How do I fix "The subscription is not registered to use namespace Microsoft.Compute" errors?
This error means the resource provider for the service you're trying to use isn't registered on your subscription. It's common on brand-new subscriptions or when using less common Azure services for the first time. Fix it with one command: az provider register --namespace Microsoft.Compute (replace Microsoft.Compute with whatever namespace appears in your error). Registration usually completes within 1–2 minutes. You can check the status with az provider show --namespace Microsoft.Compute --query registrationState. In the portal, you can also do this at Subscriptions → [Your Sub] → Resource providers, find the namespace and click Register.
Azure deployment worked yesterday but is failing today with the same template, why?
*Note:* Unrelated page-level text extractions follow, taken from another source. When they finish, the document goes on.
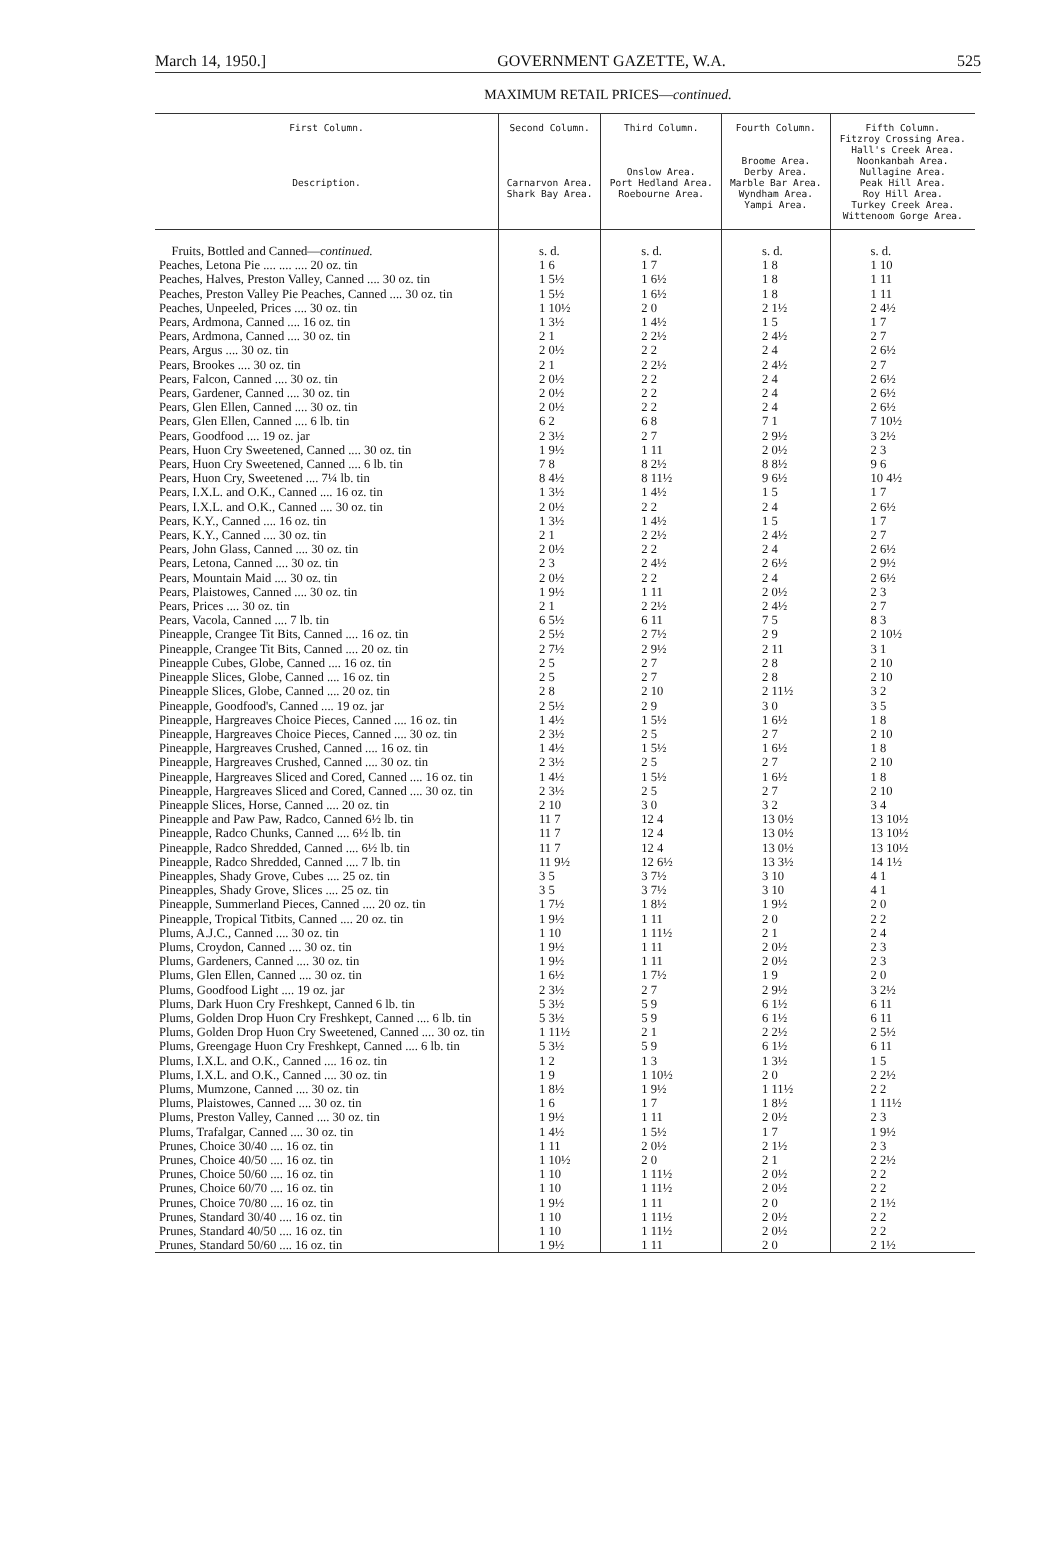March 14, 1950.] GOVERNMENT GAZETTE, W.A. 525
MAXIMUM RETAIL PRICES—continued.
| First Column. Description. | Second Column. Carnarvon Area. Shark Bay Area. | Third Column. Onslow Area. Port Hedland Area. Roebourne Area. | Fourth Column. Broome Area. Derby Area. Marble Bar Area. Wyndham Area. Yampi Area. | Fifth Column. Fitzroy Crossing Area. Hall's Creek Area. Noonkanbah Area. Nullagine Area. Peak Hill Area. Roy Hill Area. Turkey Creek Area. Wittenoom Gorge Area. |
| --- | --- | --- | --- | --- |
| Fruits, Bottled and Canned— continued. | s. d. | s. d. | s. d. | s. d. |
| Peaches, Letona Pie .... .... .... 20 oz. tin | 1 6 | 1 7 | 1 8 | 1 10 |
| Peaches, Halves, Preston Valley, Canned .... 30 oz. tin | 1 5½ | 1 6½ | 1 8 | 1 11 |
| Peaches, Preston Valley Pie Peaches, Canned .... 30 oz. tin | 1 5½ | 1 6½ | 1 8 | 1 11 |
| Peaches, Unpeeled, Prices .... 30 oz. tin | 1 10½ | 2 0 | 2 1½ | 2 4½ |
| Pears, Ardmona, Canned .... 16 oz. tin | 1 3½ | 1 4½ | 1 5 | 1 7 |
| Pears, Ardmona, Canned .... 30 oz. tin | 2 1 | 2 2½ | 2 4½ | 2 7 |
| Pears, Argus .... 30 oz. tin | 2 0½ | 2 2 | 2 4 | 2 6½ |
| Pears, Brookes .... 30 oz. tin | 2 1 | 2 2½ | 2 4½ | 2 7 |
| Pears, Falcon, Canned .... 30 oz. tin | 2 0½ | 2 2 | 2 4 | 2 6½ |
| Pears, Gardener, Canned .... 30 oz. tin | 2 0½ | 2 2 | 2 4 | 2 6½ |
| Pears, Glen Ellen, Canned .... 30 oz. tin | 2 0½ | 2 2 | 2 4 | 2 6½ |
| Pears, Glen Ellen, Canned .... 6 lb. tin | 6 2 | 6 8 | 7 1 | 7 10½ |
| Pears, Goodfood .... 19 oz. jar | 2 3½ | 2 7 | 2 9½ | 3 2½ |
| Pears, Huon Cry Sweetened, Canned .... 30 oz. tin | 1 9½ | 1 11 | 2 0½ | 2 3 |
| Pears, Huon Cry Sweetened, Canned .... 6 lb. tin | 7 8 | 8 2½ | 8 8½ | 9 6 |
| Pears, Huon Cry, Sweetened .... 7¼ lb. tin | 8 4½ | 8 11½ | 9 6½ | 10 4½ |
| Pears, I.X.L. and O.K., Canned .... 16 oz. tin | 1 3½ | 1 4½ | 1 5 | 1 7 |
| Pears, I.X.L. and O.K., Canned .... 30 oz. tin | 2 0½ | 2 2 | 2 4 | 2 6½ |
| Pears, K.Y., Canned .... 16 oz. tin | 1 3½ | 1 4½ | 1 5 | 1 7 |
| Pears, K.Y., Canned .... 30 oz. tin | 2 1 | 2 2½ | 2 4½ | 2 7 |
| Pears, John Glass, Canned .... 30 oz. tin | 2 0½ | 2 2 | 2 4 | 2 6½ |
| Pears, Letona, Canned .... 30 oz. tin | 2 3 | 2 4½ | 2 6½ | 2 9½ |
| Pears, Mountain Maid .... 30 oz. tin | 2 0½ | 2 2 | 2 4 | 2 6½ |
| Pears, Plaistowes, Canned .... 30 oz. tin | 1 9½ | 1 11 | 2 0½ | 2 3 |
| Pears, Prices .... 30 oz. tin | 2 1 | 2 2½ | 2 4½ | 2 7 |
| Pears, Vacola, Canned .... 7 lb. tin | 6 5½ | 6 11 | 7 5 | 8 3 |
| Pineapple, Crangee Tit Bits, Canned .... 16 oz. tin | 2 5½ | 2 7½ | 2 9 | 2 10½ |
| Pineapple, Crangee Tit Bits, Canned .... 20 oz. tin | 2 7½ | 2 9½ | 2 11 | 3 1 |
| Pineapple Cubes, Globe, Canned .... 16 oz. tin | 2 5 | 2 7 | 2 8 | 2 10 |
| Pineapple Slices, Globe, Canned .... 16 oz. tin | 2 5 | 2 7 | 2 8 | 2 10 |
| Pineapple Slices, Globe, Canned .... 20 oz. tin | 2 8 | 2 10 | 2 11½ | 3 2 |
| Pineapple, Goodfood's, Canned .... 19 oz. jar | 2 5½ | 2 9 | 3 0 | 3 5 |
| Pineapple, Hargreaves Choice Pieces, Canned .... 16 oz. tin | 1 4½ | 1 5½ | 1 6½ | 1 8 |
| Pineapple, Hargreaves Choice Pieces, Canned .... 30 oz. tin | 2 3½ | 2 5 | 2 7 | 2 10 |
| Pineapple, Hargreaves Crushed, Canned .... 16 oz. tin | 1 4½ | 1 5½ | 1 6½ | 1 8 |
| Pineapple, Hargreaves Crushed, Canned .... 30 oz. tin | 2 3½ | 2 5 | 2 7 | 2 10 |
| Pineapple, Hargreaves Sliced and Cored, Canned .... 16 oz. tin | 1 4½ | 1 5½ | 1 6½ | 1 8 |
| Pineapple, Hargreaves Sliced and Cored, Canned .... 30 oz. tin | 2 3½ | 2 5 | 2 7 | 2 10 |
| Pineapple Slices, Horse, Canned .... 20 oz. tin | 2 10 | 3 0 | 3 2 | 3 4 |
| Pineapple and Paw Paw, Radco, Canned 6½ lb. tin | 11 7 | 12 4 | 13 0½ | 13 10½ |
| Pineapple, Radco Chunks, Canned .... 6½ lb. tin | 11 7 | 12 4 | 13 0½ | 13 10½ |
| Pineapple, Radco Shredded, Canned .... 6½ lb. tin | 11 7 | 12 4 | 13 0½ | 13 10½ |
| Pineapple, Radco Shredded, Canned .... 7 lb. tin | 11 9½ | 12 6½ | 13 3½ | 14 1½ |
| Pineapples, Shady Grove, Cubes .... 25 oz. tin | 3 5 | 3 7½ | 3 10 | 4 1 |
| Pineapples, Shady Grove, Slices .... 25 oz. tin | 3 5 | 3 7½ | 3 10 | 4 1 |
| Pineapple, Summerland Pieces, Canned .... 20 oz. tin | 1 7½ | 1 8½ | 1 9½ | 2 0 |
| Pineapple, Tropical Titbits, Canned .... 20 oz. tin | 1 9½ | 1 11 | 2 0 | 2 2 |
| Plums, A.J.C., Canned .... 30 oz. tin | 1 10 | 1 11½ | 2 1 | 2 4 |
| Plums, Croydon, Canned .... 30 oz. tin | 1 9½ | 1 11 | 2 0½ | 2 3 |
| Plums, Gardeners, Canned .... 30 oz. tin | 1 9½ | 1 11 | 2 0½ | 2 3 |
| Plums, Glen Ellen, Canned .... 30 oz. tin | 1 6½ | 1 7½ | 1 9 | 2 0 |
| Plums, Goodfood Light .... 19 oz. jar | 2 3½ | 2 7 | 2 9½ | 3 2½ |
| Plums, Dark Huon Cry Freshkept, Canned 6 lb. tin | 5 3½ | 5 9 | 6 1½ | 6 11 |
| Plums, Golden Drop Huon Cry Freshkept, Canned .... 6 lb. tin | 5 3½ | 5 9 | 6 1½ | 6 11 |
| Plums, Golden Drop Huon Cry Sweetened, Canned .... 30 oz. tin | 1 11½ | 2 1 | 2 2½ | 2 5½ |
| Plums, Greengage Huon Cry Freshkept, Canned .... 6 lb. tin | 5 3½ | 5 9 | 6 1½ | 6 11 |
| Plums, I.X.L. and O.K., Canned .... 16 oz. tin | 1 2 | 1 3 | 1 3½ | 1 5 |
| Plums, I.X.L. and O.K., Canned .... 30 oz. tin | 1 9 | 1 10½ | 2 0 | 2 2½ |
| Plums, Mumzone, Canned .... 30 oz. tin | 1 8½ | 1 9½ | 1 11½ | 2 2 |
| Plums, Plaistowes, Canned .... 30 oz. tin | 1 6 | 1 7 | 1 8½ | 1 11½ |
| Plums, Preston Valley, Canned .... 30 oz. tin | 1 9½ | 1 11 | 2 0½ | 2 3 |
| Plums, Trafalgar, Canned .... 30 oz. tin | 1 4½ | 1 5½ | 1 7 | 1 9½ |
| Prunes, Choice 30/40 .... 16 oz. tin | 1 11 | 2 0½ | 2 1½ | 2 3 |
| Prunes, Choice 40/50 .... 16 oz. tin | 1 10½ | 2 0 | 2 1 | 2 2½ |
| Prunes, Choice 50/60 .... 16 oz. tin | 1 10 | 1 11½ | 2 0½ | 2 2 |
| Prunes, Choice 60/70 .... 16 oz. tin | 1 10 | 1 11½ | 2 0½ | 2 2 |
| Prunes, Choice 70/80 .... 16 oz. tin | 1 9½ | 1 11 | 2 0 | 2 1½ |
| Prunes, Standard 30/40 .... 16 oz. tin | 1 10 | 1 11½ | 2 0½ | 2 2 |
| Prunes, Standard 40/50 .... 16 oz. tin | 1 10 | 1 11½ | 2 0½ | 2 2 |
| Prunes, Standard 50/60 .... 16 oz. tin | 1 9½ | 1 11 | 2 0 | 2 1½ |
There are three common explanations for this. First, an Azure Policy was added or changed since yesterday that now blocks something your template does, check the Activity Log for RequestDisallowedByPolicy errors. Second, a SKU you're deploying became unavailable in that region due to capacity constraints, try a different VM size or a nearby region. Third, your service principal or Managed Identity lost a role assignment, someone may have cleaned up permissions. Run az role assignment list --assignee [your-sp-object-id] --output table to verify the assignments are still in place. Checking the Activity Log's failed operations will point you to the exact cause within seconds.